思いもしなかった人物の名前が出てきて、私は頭を抱えた。まぁ、ここで風見や日向の名前が出てくるよりはマシなのだが。


「なんで私よりおまーー中将に連絡がいくんですか」


ヤバイ、ヤバイ。流石に"お前"呼びはヤバイ。相手は上官だ。しかも将軍。そして一応、恩もある。

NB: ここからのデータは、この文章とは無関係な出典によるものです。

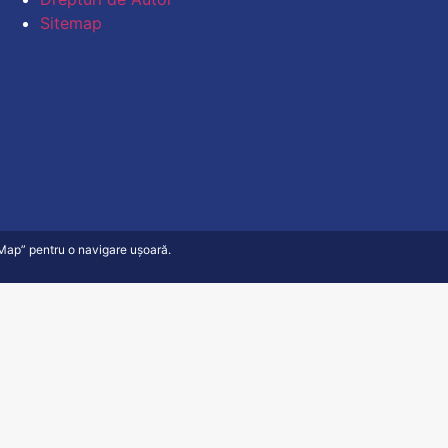
Sitemap
e Map” pentru o navigare ușoară.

フルメンはコホンッと咳払いをした。そして何度目かの溜息をつく。

良かった…どうやら見逃してくれるようだ。そうホッとしたのも束の間


『同盟はしない。だが、情勢は調べて来い』


「はあぁぁ!?」


冗談だろ?私の能力が戦闘に不向きって知ってるよな?そう言葉を続けようとしたが、


『健闘を祈る』


と言って、フルメンは電話を切ったのだった。




 と言う事で、私は風花の街で情報収集に勤しんでいた。

現在は休憩と称し、ケーキセットを堪能中である。


「鵠沼のやつ、テキトウな事でも吹き込んだんじゃあるまいな」


特に土の国との不仲の様な情報はない。更に言うと、風の国が弱っているとも聞かない。と、同時に利潤がある様な話も。


「これは、風の国より土の国に行くべきか」


仕掛ける側の情報も集めておきたい。と、言うか本当に戦争起こるの?


「けど、歴史的背景を考えるとなくもないのか?」


うーん、と唸る私。

風樹然り、風花然り、風の国の地名には植物系の字が付く事が多い。これはかつて、土の国の属国だった時の名残りだ。


「取り敢えず、土の国に向かってみるか…」


私はモンブランの栗にフォークに突き刺した。